# How to assemle an AFX Gplus chassis



## christos_s (Jan 16, 2008)

Help!!!!
I noticed that the armature was knocking on the magnet a bit, so I decided to open the motor up to take a look. My first with inline motors, tjets I do all the time.

Trying to push the axis back in to remount, I split one of the com-brushes... Please tell, how to keep'em apart to thread the axis back between them. Is there a technique?

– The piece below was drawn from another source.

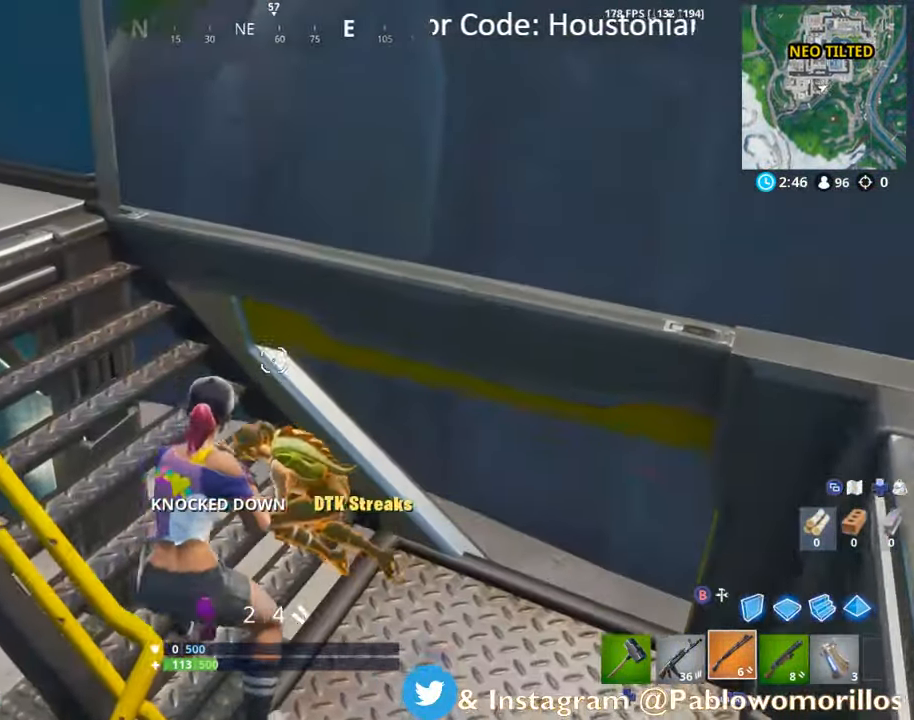
{"buttons": ["L3"], "left_stick": "down-right", "right_stick": "left", "events": [[16, "right_stick", "up-left"], [50, "left_stick", "left"], [116, "right_stick", "center"], [150, "left_stick", "down"], [200, "L1", "down"], [200, "L3", "down"], [233, "left_stick", "down-right"], [283, "L1", "up"], [350, "L1", "down"], [350, "right_stick", "left"], [483, "L1", "up"]]}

Now I have to buy brushes too... will the spring pop out now that the brush is broke, once I pull the axis back out?

Help


----------



## 13013comstock (Nov 25, 2006)

I have several AFX G-Plus chassis... I've had to buy some spare brushes for just this problem. The brush springs should stay in their holders when the brushes are removed, but I work over a box to catch everything that drops or flies off... I install one brush and spring in its holder and place a thin strip of masking tape over the brush, taping it to the chassis in a compressed position. I repeat this with the second brush. I then position the armiture in the chassis. When the front of the armiture is in between the two brushes, I remove the tape, right before snapping the front bearing into place. I hope this description is understandable. If anyone else has any ideas, I'd like to hear them too.


----------



## Grandcheapskate (Jan 5, 2006)

I don't know if you can do this with a G-Plus, but I disassembled a Tyco TCR the other day. This is also an inline chassis with a brush arrangement much like the G Plus. What I did was remove the brush barrels from the chassis (after removing the armature); you may have to slightly pry up on the clamps holding the barrels in place. Then reseat the magnets and armature. I can then put the brush and spring into the barrel and insert the barrel back into/through the brush barrel holding clamp until it snaps in. When it works, it's easy.

I'm guessing that's how it's done at the factory. The magnets and armature are installed first and then the brush barrels are inserted into the clamps. I don't see how it could be done any other way.

Joe


----------